Executive branch data listings should be human readable

Late last year, when we took a look at how well agencies were complying with the first deadlines tied to President Barack Obama’s open data executive order we were impressed by the fact that most of the cabinet level agencies (along with a number of independent ones) released their data.json files on time. Unfortunately, another requirement in the executive order guidance is proving a little more time consuming for agencies to accomplish.

The guidance requires agencies to set up a /data page on their websites. The page should include a human readable “table/list of each data set,” which are intended to serve as the “authoritative source of publicly available agency data.” As of this writing, only a few agencies include such a list on their /data page.

It is understandable that agencies chose to put this requirement off in favor of building out their JSON files and getting in sync with data.gov’s system. However, it is important that agencies recognize these human readable lists as a vital part of complying with the executive order. These lists will allow less tech-savvy data consumers to fully engage with the scope of an agency’s data holdings. Without an easily readable list, consumers will either need programming knowledge or a deep understanding of the often complicated workings of data.gov to effectively utilize the new data listings.

These JSON files appear to be nothing more than unending strings of characters to the untrained eye. It’s not likely that non-programmers would able to quickly parse an inventory in this format to find what they are looking for.

A screenshot from the Department of Labor's public JSON of its data inventory
Screenshot of the Department of Labor JSON public data inventory.

In contrast, some agencies have made the open and accessible display of these data sets a priority. The Department of Justice’s data inventory is a great example.
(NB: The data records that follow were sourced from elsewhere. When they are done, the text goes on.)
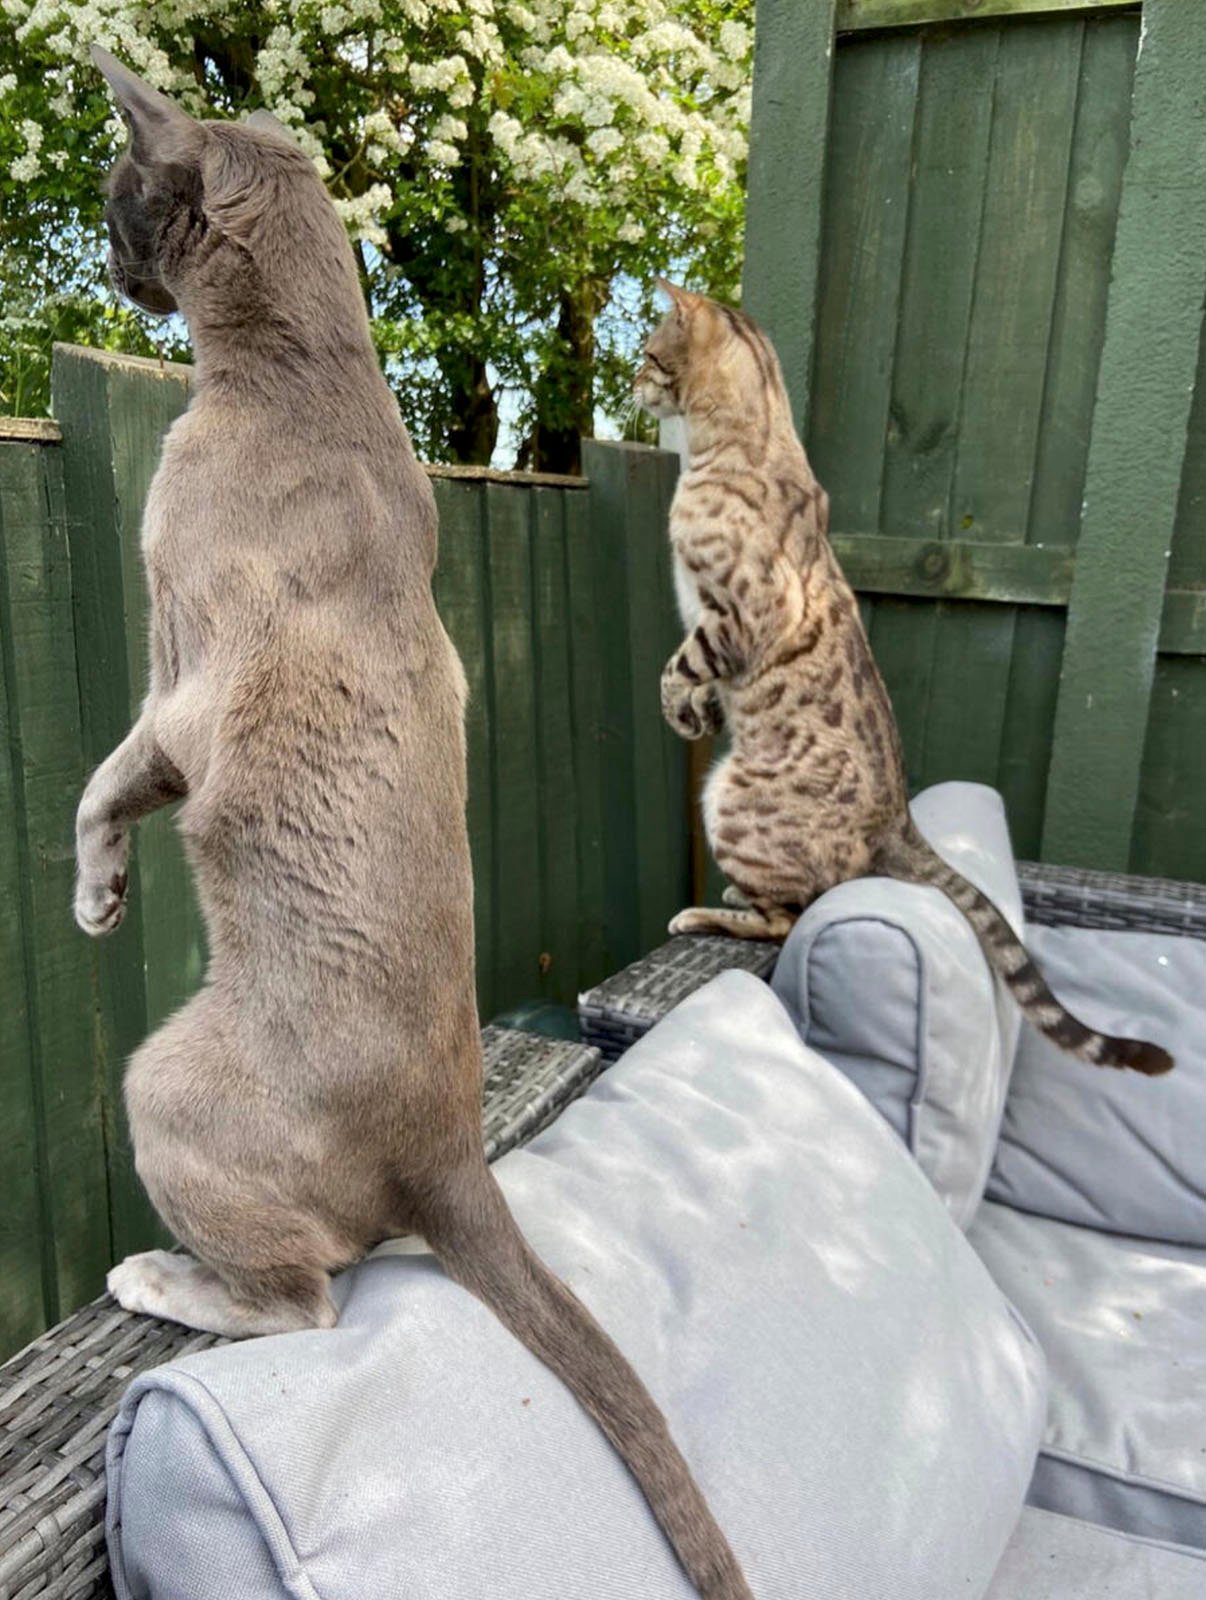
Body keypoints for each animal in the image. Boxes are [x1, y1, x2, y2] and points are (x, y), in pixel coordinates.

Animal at [72, 50, 751, 1600]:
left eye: (122, 192)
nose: (116, 258)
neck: (306, 370)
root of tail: (451, 1147)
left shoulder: (174, 688)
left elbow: (99, 782)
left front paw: (92, 899)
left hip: (162, 1085)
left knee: (307, 1303)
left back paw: (158, 1276)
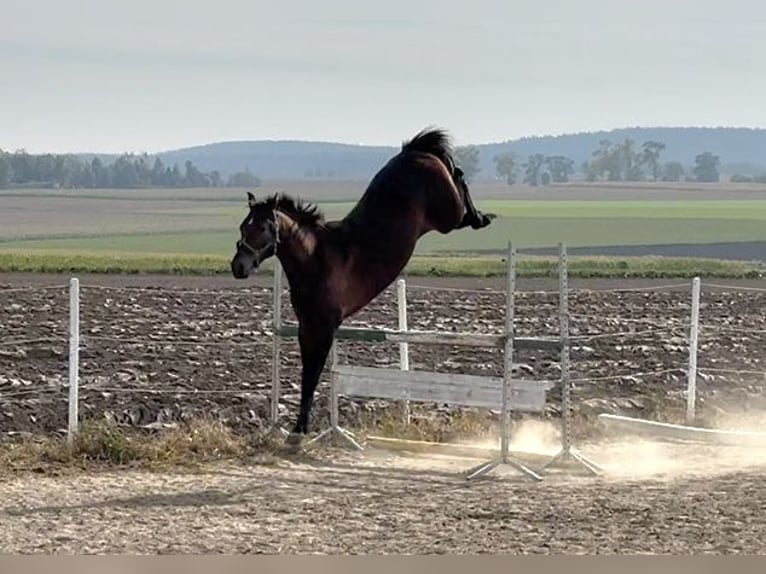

Its data sets have a clearly delineated title — meaning web viewers don’t have to dig through line after line of unformatted text to find what they’re looking for — as well as a short summary paragraph, contact information, a hyperlink for downloading the data and other information.

A screenshot of the Department of Justice's data page featuring the metadata which includes title, contact information and a URL for downloading the data set among other information.
Screenshot of the Dept. of Justice’s public data listing website

This display allows academics, journalists and others searching for information on Department of Justice website to readily find data sources matching their search terms.

Such agencies have designed their /data pages around robust, readable lists. In the short term, however, the solution can be as simple as hosting a spreadsheet. It could take mere hours for an adept programmer to pull the information in an agency’s data.json file into an easier to read spreadsheet that could then be hosted on the corresponding /data page.

With Open Data Day (Feb. 22) fast approaching, we think that conversion of some of the hairier JSON data files into a more human readable format would be a worthy task for any programmer interested in freeing government data.

The departments of Commerce, Defense and Homeland Security are all among the agencies missing a full web based public data listing — conversion of their JSON inventory could mean that scores of new researchers could access these valuable troves of data.